[Dataset records]
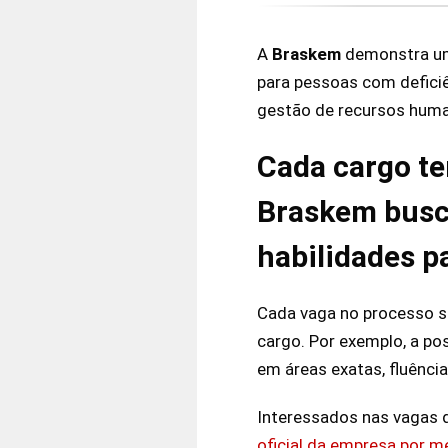
A
Braskem
demonstra um 
para pessoas com deficiê
gestão de recursos huma
Cada cargo te
Braskem busca
habilidades p
Cada vaga no processo s
cargo. Por exemplo, a po
em áreas exatas, fluênci
Interessados nas vagas
oficial da empresa por me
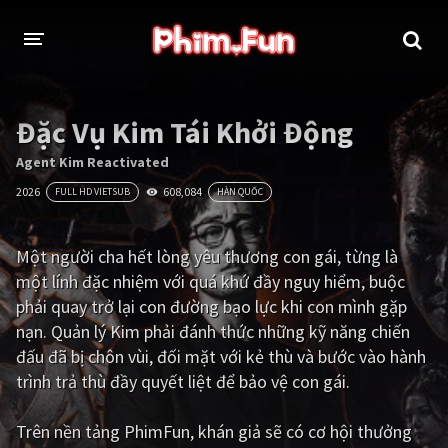
THỂ LOẠI
Đặc Vụ Kim Tái Khởi Động
Thần thoại - Cổ trang
Hành động
Agent Kim Reactivated
2026
608,084
FULL HD VIETSUB
HÀN QUỐC
Tâm lý
Chiến tranh
Võ thuật - Kiếm hiệp
Nhạc kịch
Một người cha hết lòng yêu thương con gái, từng là
một lính đặc nhiệm với quá khứ đầy nguy hiểm, buộc
Kinh dị
Tội phạm - Hình sự
phải quay trở lại con đường bạo lực khi con mình gặp
Phiêu lưu
Hài hước
nạn. Quản lý Kim phải đánh thức những kỹ năng chiến
đấu đã bị chôn vùi, đối mặt với kẻ thù và bước vào hành
Viễn tưởng
Khoa học - Tài liệu
trình trả thù đầy quyết liệt để bảo vệ con gái.
Hoạt hình
Thể thao
Trên nền tảng
PhimFun
, khán giả sẽ có cơ hội thưởng
Tình cảm - Lãng mạn
Kỳ ảo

- _WHAT THE TASK ASKS_
Lines in the data that hold "phải" are to be counted, and the number alone reported.

- _RESULT_
2